I'm trying to inject latent dirichlet allocation(LDA) into scoring the relevancy of the search documents, and got stuck. I have only just got started with Lucene. I am using code from "Lucene in Action" to get started.
The plan is to try out a mixture of weightage of the default tf-idf model and the cosine similarity between the topic vectors of the query and each document. e.g 0.5 * tfidf + 0.5 * cos(Q,D)

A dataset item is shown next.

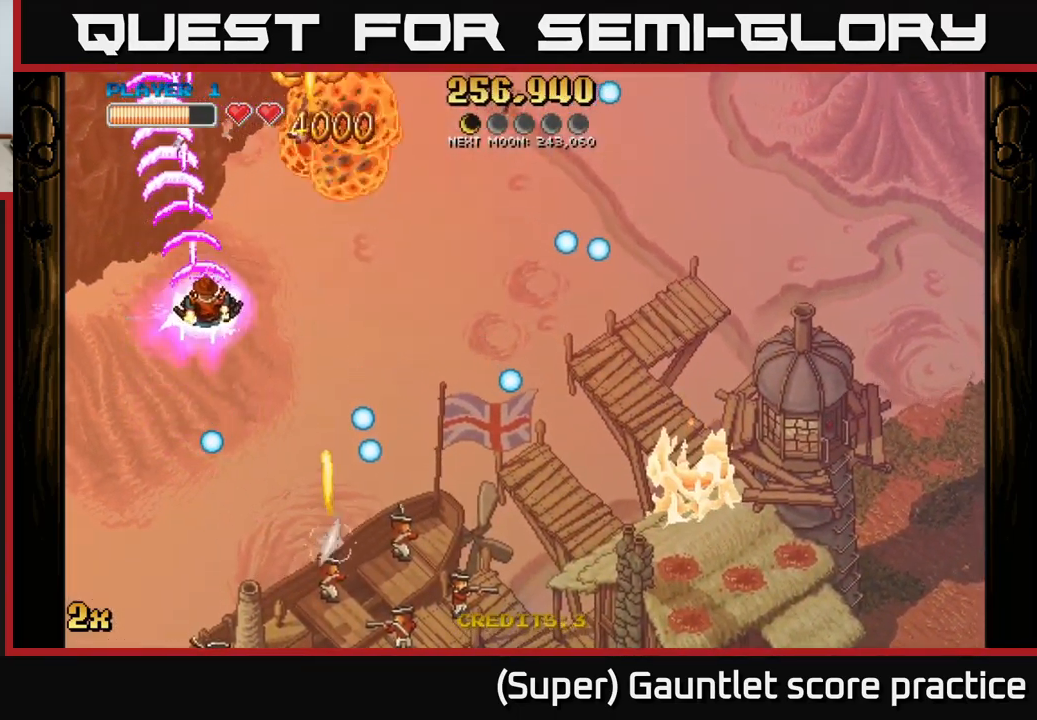
{"buttons": ["A"], "left_stick": "right", "events": [[17, "left_stick", "up-right"], [33, "left_stick", "down"], [250, "left_stick", "up-right"], [267, "X", "down"], [383, "X", "up"], [467, "left_stick", "right"]]}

I have tried storing the topic vector for each document during indexing, using a delimiter between each score index:
doc.add(new Field("lda score", "0.200|0.111|0.4999",
Field.Store.NO,
Field.Index.NOT_ANALYZED_NO_NORMS));
Then during searching:
//tfidf
Query q = new QueryParser(Version.LUCENE_30,
"content",
new StandardAnalyzer(
Version.LUCENE_30))
.parse("some text here");
FieldScoreQuery qf = new FieldScoreQuery("lda score",
FieldScoreQuery.Type.BYTE);
CustomScoreQuery customQ = new CustomScoreQuery(q, qf) {
public CustomScoreProvider getCustomScoreProvider(IndexReader r) {
return new CustomScoreProvider(r) {
public float customScore(int doc,
float tfidfScore,
float ldaScore) {
return 0.5*tfidfScore + 0.5*ldaScore);
} };
Obviously, it is the FieldScoreQuery
portion that I require help on. How do I read in the query string, run lda inferencing (analysis separate from lucene) and cosine similarity t churn out scores for the CustomScoreQuery
to consume?
Is this the correct way to do this, or do I need to go into the Similarity
classes? Some code samples to help me get started would be appreciated.